Contrairement à ses confrères rappeurs instagrameurs, Nekfeu ne laisse quasiment aucune parcelle de sa vie sur les réseaux. Pas d’infos, pas de photos, pas de «stories», et son public reste sur sa faim. Mais c’est pour mieux se garder. Car quand le «fennec» monte sur scène, il ne communique pas. Il communie.

Enjoignant aux spectateurs d’arrêter de filmer et de remiser leur portable pour mieux «kiffer le concert», le rappeur a martelé pendant plus d’une heure et demie ses morceaux les plus tapageurs. Parmi eux, Tempête, Esquimaux, Squa et Martin Eden (deux fois) ont particulièrement tinté sur une plaine de l’Asse bondée, résonnant loin, très loin, jusqu’aux dernières demeures du soleil, là-bas, derrière les forêts jurassiennes.

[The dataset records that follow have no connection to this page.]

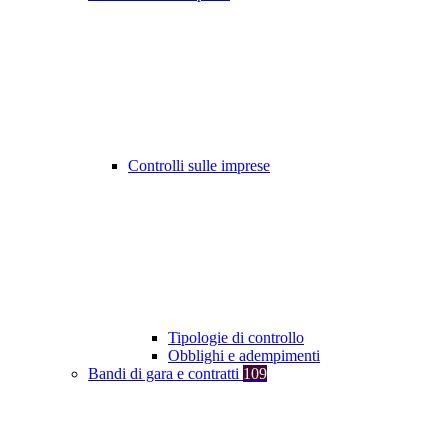
Controlli sulle imprese
Tipologie di controllo
Obblighi e adempimenti
Bandi di gara e contratti
109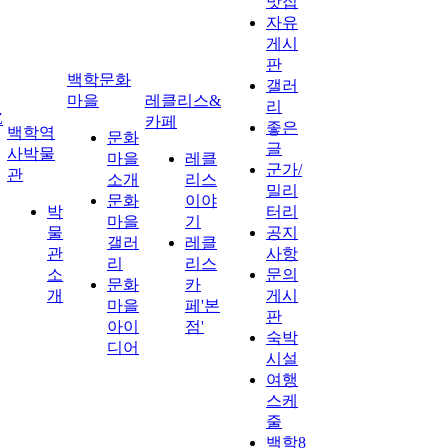
맛집
자유
게시
판
백학문화
갤러
마을
레클리스&
리
Z
카페
좋은
백학역
문화
글
사박물
마을
레클
군가/
관
소개
리스
밀리
문화
이야
박
터리
마을
기
물
공지
갤러
레클
관
사항
리
리스
소
문의
문화
카
개
게시
마을
페'본
판
아이
점'
숙박
디어
시설
여행
스케
줄
백학8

Lire aussi: MGMT au Paléo, que la fête fut belle

Corridas crépusculaires

Interprétant ses morceaux avec une énergie sans borne, le rappeur français – et désormais acteur (Tout nous sépare aux côtés de Catherine Deneuve) – a littéralement retourné la Grande Scène. Dans la fumée montante et l’odeur âcre des copeaux, les pogos sauvages se sont succédé comme autant de petites corridas dans le crépuscule nyonnais. Sans merci, les corps se sont entrechoqués. Et quelques jeunes toreros, ou plutôt toreras, n’en sont pas sortis indemnes, devant se faire évacuer après s’être évanouis. Nekfeu, c’est physique.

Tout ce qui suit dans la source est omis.